Rep. Jon Lundberg, R-Bristol, on Jan. 26 filed HB2874, which would allow sales of wine in supermarkets or groceries in any jurisdiction where voters approved in a local referendum. But no companion bill was filed in the Senate and the deadline for doing so has passed, meaning the measure cannot become law.
Bills to simply grant a general state authorization for sale of wine in grocery stores in cities that already authorize liquor-by-the-drink sales have failed repeatedly in recent years in the face of strong opposition from owners of stores now licensed to sell liquor and wine.
Lt. Gov. Ron Ramsey and state Rep. Jon Lundberg say they didn’t realize the new state law on traffic cameras would immediately impact the speed ticket cameras in Bluff City, reports the Bristol Herald Courier. Bluff City officials didn’t either, until a ticketed motorist pointed out an August attorney general’s opinion on the new law. (Previous post HERE.)
A provision of the new law says no speed cameras are permitted within a mile of a speed limit reduction of 10 mph or more. The two legislators and the Bluff City officials thought a state constitutional provision against impairment of existing contracts, however, would mean the provision wouldn’t apply to existing cameras covered by an existing contract. The AG opinion says, basically, that it does – there are legal exceptions to the broad rule of non-impairment of contracts and the meant the new law’s provisions fall within those exceptions. (AG Bob) Cooper’s opinion – and a protest from Jim Bollinger – prompted the city to temporarily shut down one of its two traffic cameras amid concerns the device might have illegally been issuing tickets to hundreds of drivers for the past 2½ months.

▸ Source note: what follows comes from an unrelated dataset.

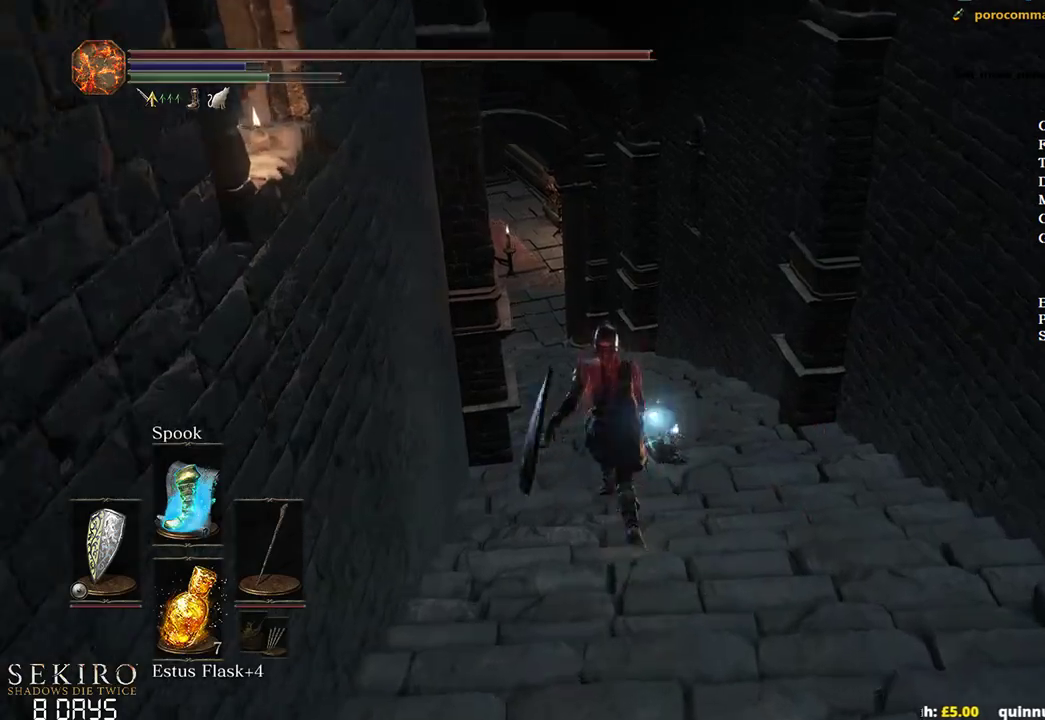
{"buttons": ["B"], "left_stick": "up", "right_stick": "center", "events": []}
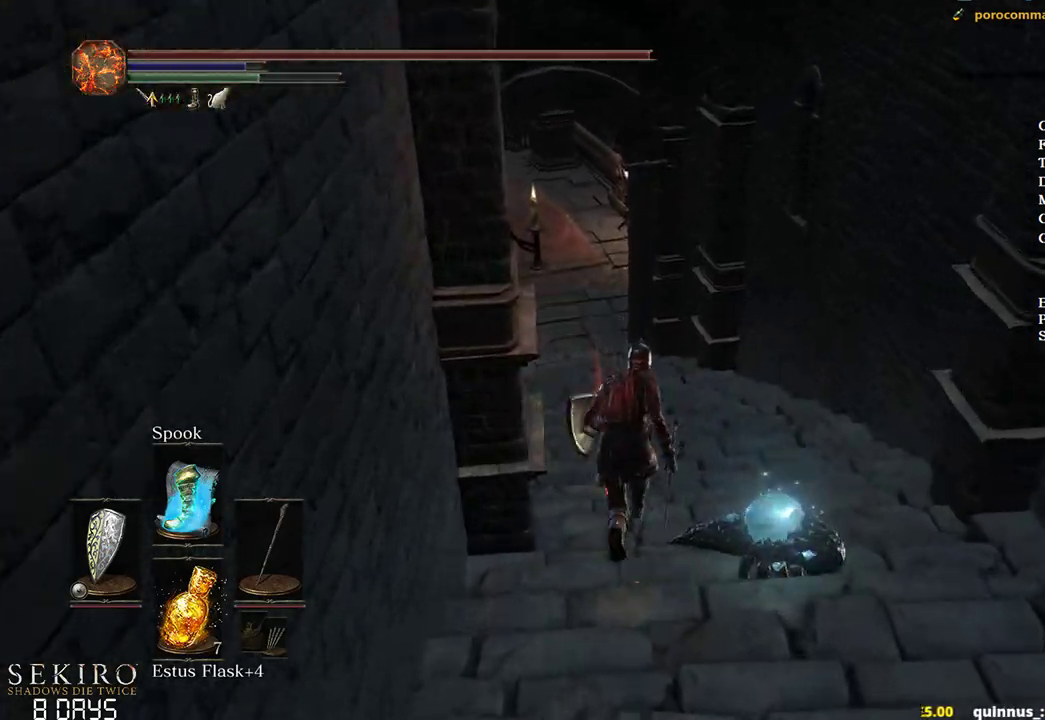
{"buttons": ["B"], "left_stick": "up", "right_stick": "center", "events": []}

“They’ve got one hell of a mess going on there in Bluff City,” Bollinger said as he looked back on what’s happened since he Googled “Chapter 425.”

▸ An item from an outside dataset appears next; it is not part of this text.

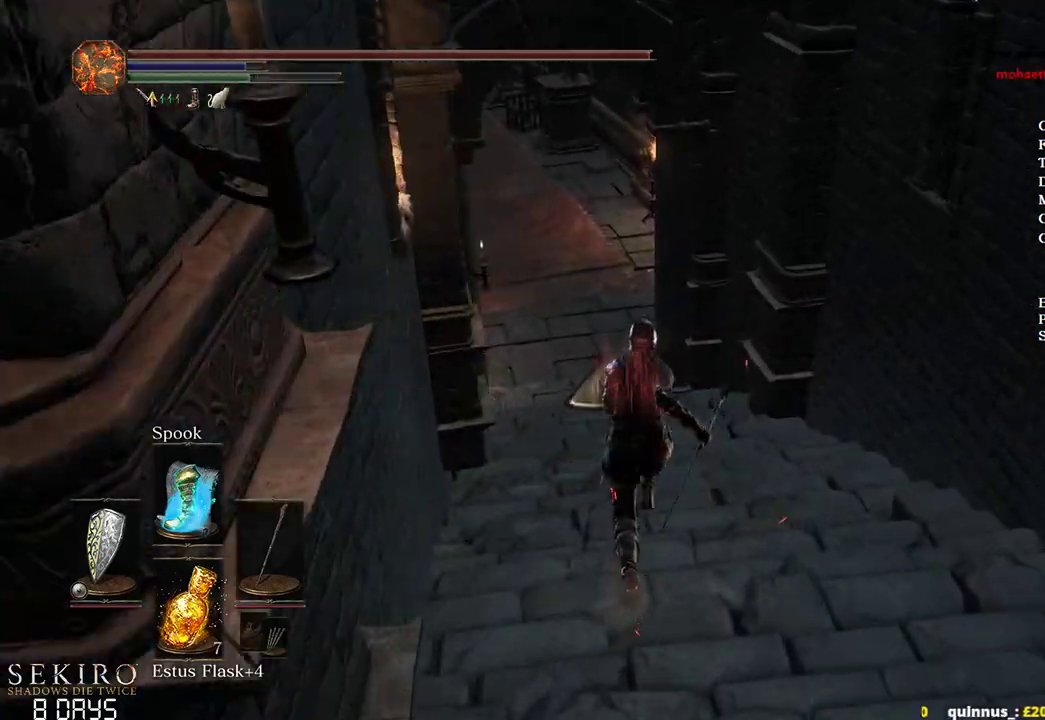
{"buttons": ["B", "DPAD_DOWN"], "left_stick": "up", "right_stick": "center", "events": [[500, "DPAD_DOWN", "down"]]}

City officials knew they’d either have to move their speed camera or extend the city’s 45-mph-zone to comply with this last regulation (the one-mile ban). But they also thought they’d have plenty of time to take those steps because of a little known clause in the Tennessee constitution.
“We can’t break contracts by legislation,” Lt. Gov. Ron Ramsey, a Republican who represents Bluff City in the state Senate, said as he explained what the constitution’s contract clause entails. “We were told in committee that we can’t break or interfere with an existing contract through legislation.”
Because the new rules contained in Public Chapter 425 could somehow impact the contract a city has with its camera system operator, Ramsey said, many state legislators including himself believed the new rules would not apply to individual cities until their contracts expired – including Bluff City.
Under this interpretation, Bluff City would not have to take any action to comply with the law until Jan. 1, 2025, the expiration date for its contract with American Traffic Solutions, the Arizona-based company that manages the system and supplied the cameras.
“We can’t change an existing contract,” said state Rep. Jon Lundberg, R-Bristol, who shares Ramsey’s interpretation of the constitution’s contract clause. “We don’t have that authority.”
But while Lundberg agreed with Ramsey about the contract clause, he also questioned whether making Bluff City extend its 45-mph-zone or move its speed camera might also interfere with the camera-company contract.
….”I was told that we were grandfathered in,” Interim City Manager Judy Dulaney said Wednesday when asked why she shut the camera down amid questions about its legality. “I’m not going to take a chance on that. The city wants to do what is right.”
Ramsey praised Dulaney’s suspension of the southbound camera and subsequent declaration that any citations issued since July 1 were “under review” during a Friday afternoon interview. He also said Cooper’s opinion has caused some confusion across the state.